The problem with using a terminal is that control of it is distributed between a few things the user can control and the escape sequences (or just output) produced by the shell and any processes that run in it. These may end up conflicting with each other leaving your terminal in a bad state or you may just get broken output (ever tried piping pv something | ... | less?). One way to regain some control is with something like tmux but this can become unwieldy (and heaven forfend it sees a multibyte Unicode character—terminal emulators don’t really have a way to communicate with applications about how wide a character is going to be when drawn)

I think a few things get conflated because there are few text-centric or command-line user interfaces. I put it to you that it is possible to have good composable text-centric user interfaces that don’t rely on pretending to be a VT100 or an ancient single-byte-stream-with-control-sequences protocol.


The problem with GUIs (I assume you mean them by "actual user interfaces") is that they rely too much on the user's memory, and that they do not scale, especially for the cloud systems.
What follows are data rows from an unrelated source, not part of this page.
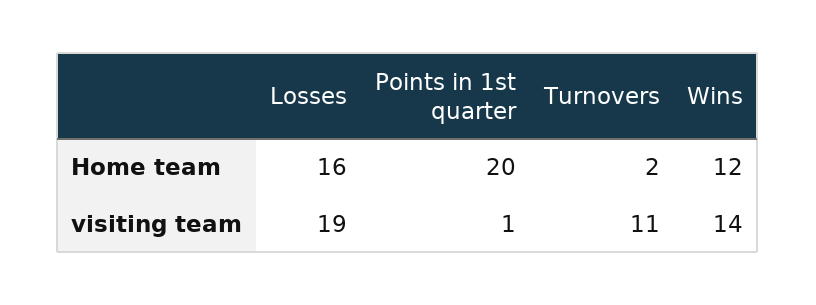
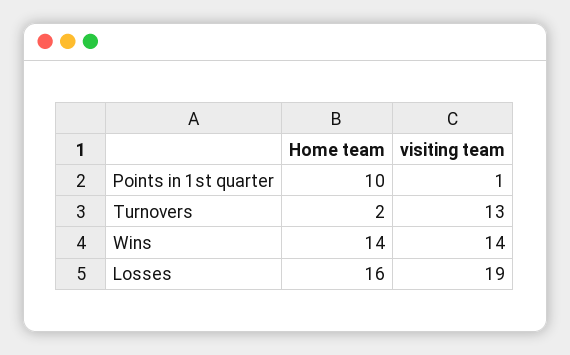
  {
    "Losses": {
      "Home team": 16,
      "visiting team": 19
    },
    "Points in 1st quarter": {
-     "Home team": 20,
+     "Home team": 10,
      "visiting team": 1
    },
    "Turnovers": {
      "Home team": 2,
-     "visiting team": 11
+     "visiting team": 13
    },
    "Wins": {
-     "Home team": 12,
+     "Home team": 14,
      "visiting team": 14
    }
  }

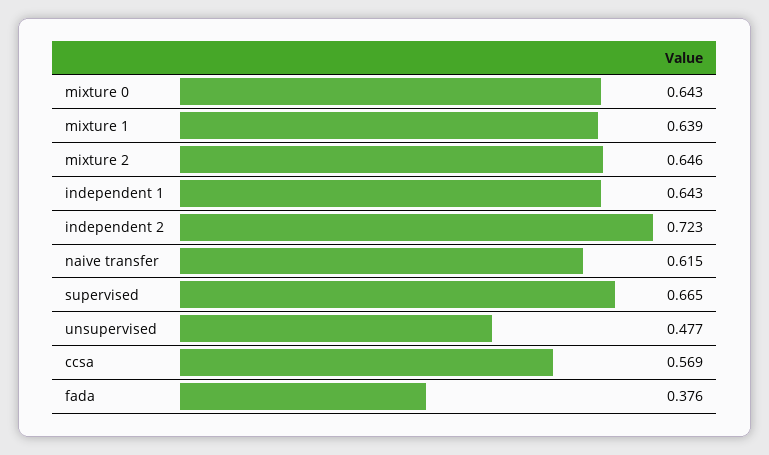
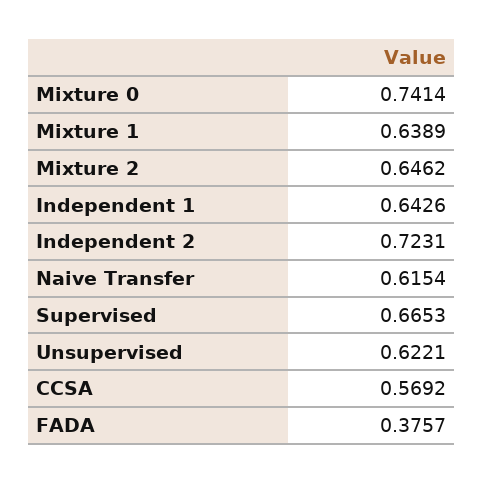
  {
-   "mixture 0": 0.643,
+   "mixture 0": 0.7414,
    "mixture 1": 0.6389,
    "mixture 2": 0.6462,
    "independent 1": 0.6426,
    "independent 2": 0.7231,
    "naive transfer": 0.6154,
    "supervised": 0.6653,
-   "unsupervised": 0.477,
+   "unsupervised": 0.6221,
    "ccsa": 0.5692,
    "fada": 0.3757
  }

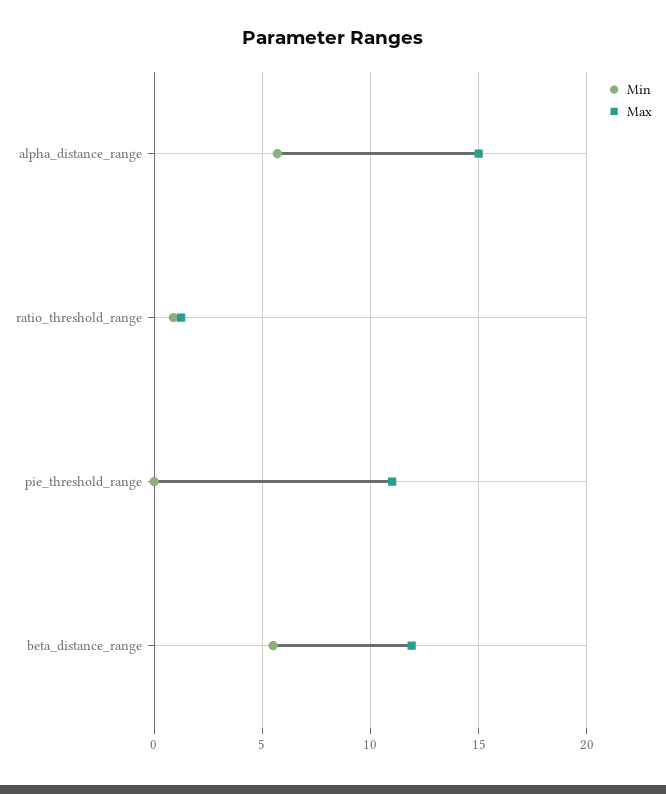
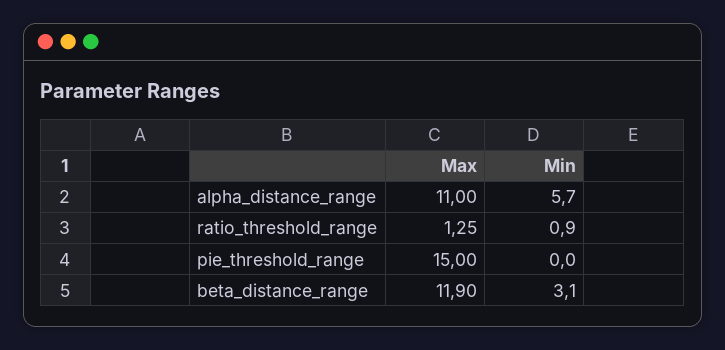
  {
    "Min": {
      "alpha_distance_range": 5.7,
      "ratio_threshold_range": 0.9,
      "pie_threshold_range": 0,
-     "beta_distance_range": 5.5
+     "beta_distance_range": 3.1
    },
    "Max": {
-     "alpha_distance_range": 15,
+     "alpha_distance_range": 11,
      "ratio_threshold_range": 1.25,
-     "pie_threshold_range": 11,
+     "pie_threshold_range": 15,
      "beta_distance_range": 11.9
    }
  }

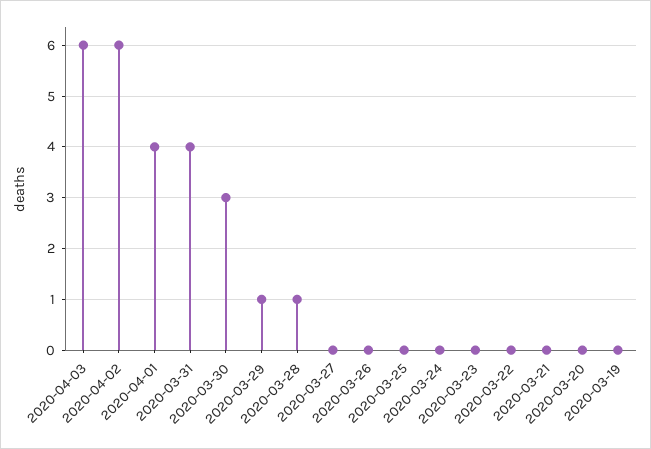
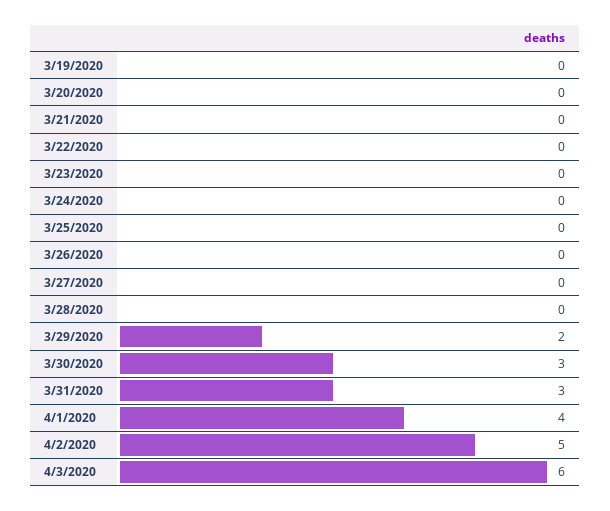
  {
    "2020-04-03": 6,
-   "2020-04-02": 6,
+   "2020-04-02": 5,
    "2020-04-01": 4,
-   "2020-03-31": 4,
+   "2020-03-31": 3,
    "2020-03-30": 3,
-   "2020-03-29": 1,
+   "2020-03-29": 2,
-   "2020-03-28": 1,
+   "2020-03-28": 0,
    "2020-03-27": 0,
    "2020-03-26": 0,
    "2020-03-25": 0,
    "2020-03-24": 0,
    "2020-03-23": 0,
    "2020-03-22": 0,
    "2020-03-21": 0,
    "2020-03-20": 0,
    "2020-03-19": 0
  }

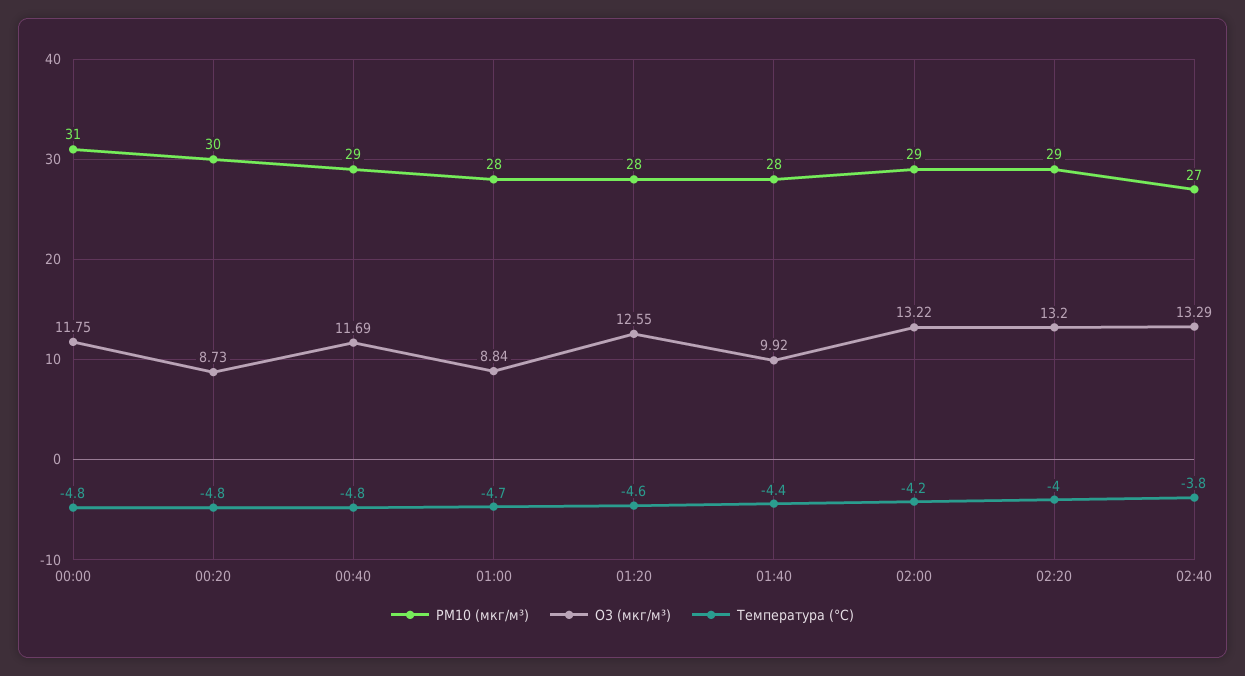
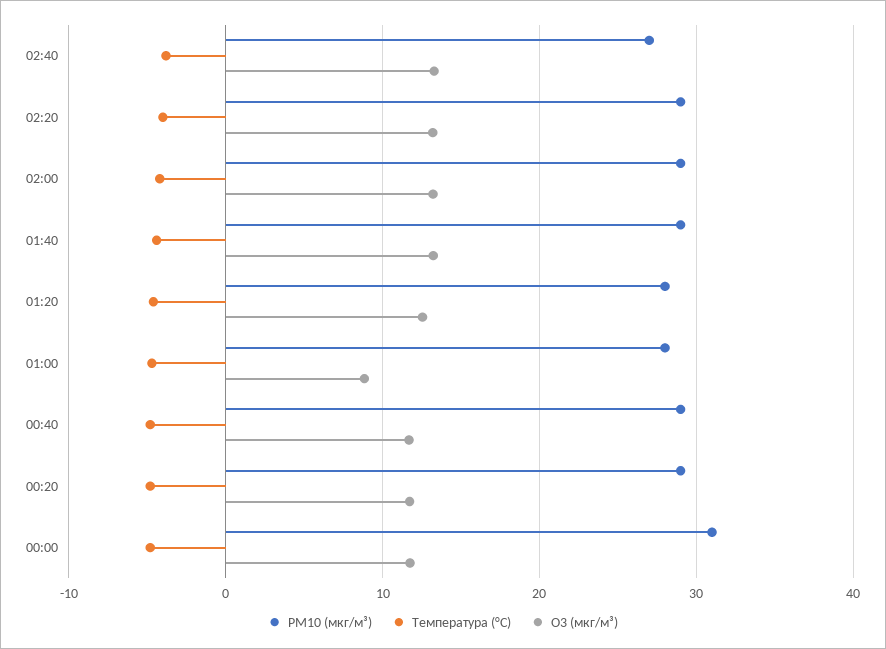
  {
    "PM10 (мкг/м³)": {
      "00:00": 31,
-     "00:20": 30,
+     "00:20": 29,
      "00:40": 29,
      "01:00": 28,
      "01:20": 28,
-     "01:40": 28,
+     "01:40": 29,
      "02:00": 29,
      "02:20": 29,
      "02:40": 27
    },
    "O3 (мкг/м³)": {
      "00:00": 11.75,
-     "00:20": 8.73,
+     "00:20": 12,
      "00:40": 11.69,
      "01:00": 8.84,
      "01:20": 12.55,
-     "01:40": 9.92,
+     "01:40": 13,
      "02:00": 13.22,
      "02:20": 13.2,
      "02:40": 13.29
    },
    "Температура (°C)": {
      "00:00": -4.8,
      "00:20": -4.8,
      "00:40": -4.8,
      "01:00": -4.7,
      "01:20": -4.6,
      "01:40": -4.4,
      "02:00": -4.2,
      "02:20": -4,
      "02:40": -3.8
    }
  }

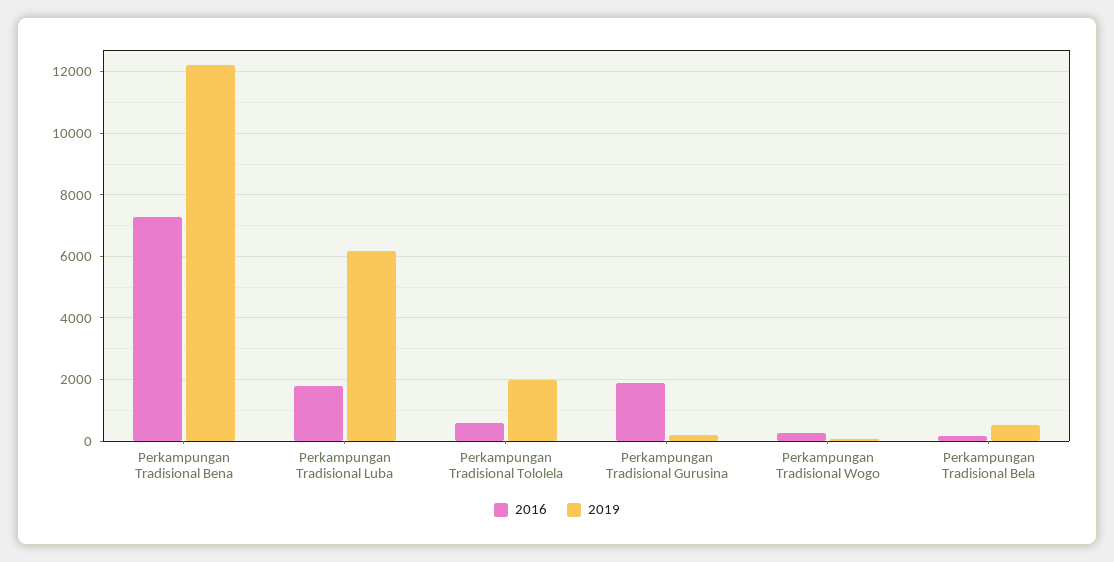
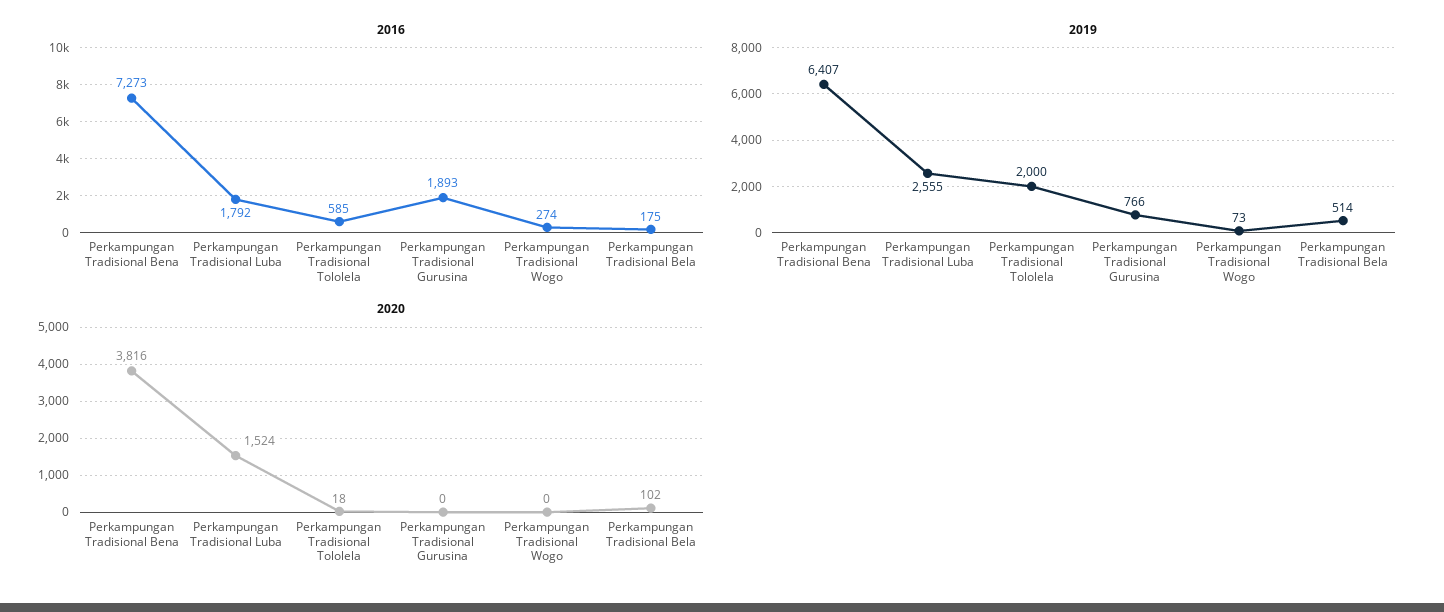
  {
    "2016": {
      "Perkampungan Tradisional Bena": 7273,
      "Perkampungan Tradisional Luba": 1792,
      "Perkampungan Tradisional Tololela": 585,
      "Perkampungan Tradisional Gurusina": 1893,
      "Perkampungan Tradisional Wogo": 274,
      "Perkampungan Tradisional Bela": 175
    },
    "2019": {
-     "Perkampungan Tradisional Bena": 12200,
+     "Perkampungan Tradisional Bena": 6407,
-     "Perkampungan Tradisional Luba": 6200,
+     "Perkampungan Tradisional Luba": 2555,
      "Perkampungan Tradisional Tololela": 2000,
-     "Perkampungan Tradisional Gurusina": 200,
+     "Perkampungan Tradisional Gurusina": 766,
      "Perkampungan Tradisional Wogo": 73,
      "Perkampungan Tradisional Bela": 514
-   }
+   },
+   "2020": {
+     "Perkampungan Tradisional Bena": 3816,
+     "Perkampungan Tradisional Luba": 1524,
+     "Perkampungan Tradisional Tololela": 18,
+     "Perkampungan Tradisional Gurusina": 0,
+     "Perkampungan Tradisional Wogo": 0,
+     "Perkampungan Tradisional Bela": 102
+   }
  }

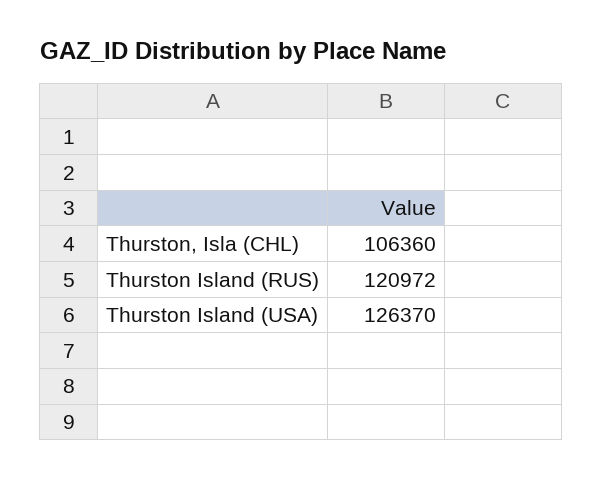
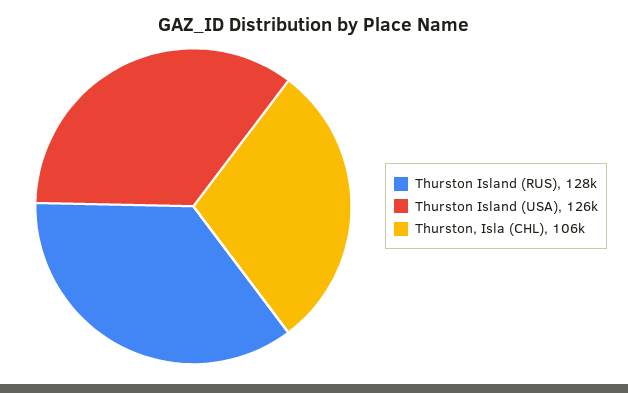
  {
    "Thurston, Isla (CHL)": 106360,
-   "Thurston Island (RUS)": 120972,
+   "Thurston Island (RUS)": 128000,
    "Thurston Island (USA)": 126370
  }

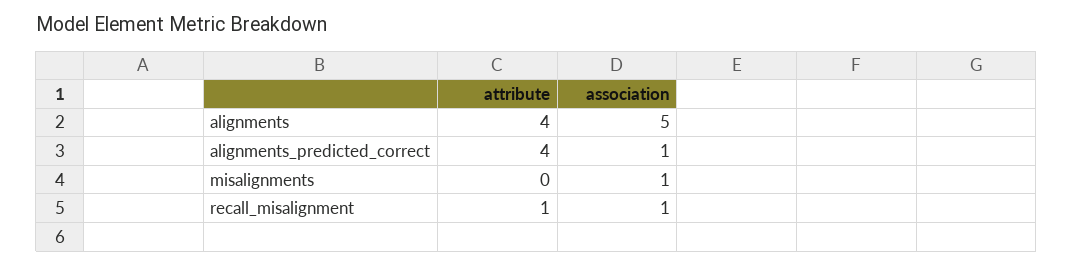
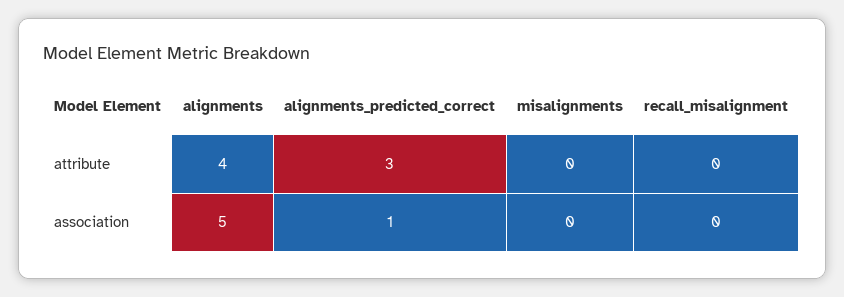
  {
    "attribute": {
      "alignments": 4,
-     "alignments_predicted_correct": 4,
+     "alignments_predicted_correct": 3,
      "misalignments": 0,
-     "recall_misalignment": 1
+     "recall_misalignment": 0
    },
    "association": {
      "alignments": 5,
      "alignments_predicted_correct": 1,
-     "misalignments": 1,
+     "misalignments": 0,
-     "recall_misalignment": 1
+     "recall_misalignment": 0
    }
  }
I have many text notes which record various commands. I have them because it is so easy -- once you figured out how to do something, get the history and copy relevant stuff. At work, we share the commands on Slack, put them into Wiki, paste them in the docs, and so on. If the commands grow too complex, they turn into scripts -- after all, scripts are just file rename away.

I don't think I could do this efficiently I had to use GUIs. Theoretically, I could write an manuals with dozens of steps[0], but this is much more significant effort, and they'll likely go stale anyway.

[0] https://docs.microsoft.com/en-us/iis/application-frameworks/...


You are confusing command line and terminal here, I believe. Note how OP was specifically using emacs as an example. From your "store and share commands" point of view so called TUIs (like emacs in terminal) are as opaque as GUIs (emacs in X11).


Note that nothing stops a GUI program from also supporting programmability and scripting. While it's true that most of them don't, you'll also find that a surprising number do.

For example, the entire MS Office Suite is programmable - you can write VB Script (or lately, JS?) and achieve most if not all of the functionality supported in the GUI.

Rather more well known on this front, Emacs and many other Lisp systems have always supported the same kind of programmability as a shell from within the GUI environment - both in the form of a simple REPL and more advanced GUI-command interaction (e.g. executing the current selection as elisp code, executing a command with the current selection as input etc).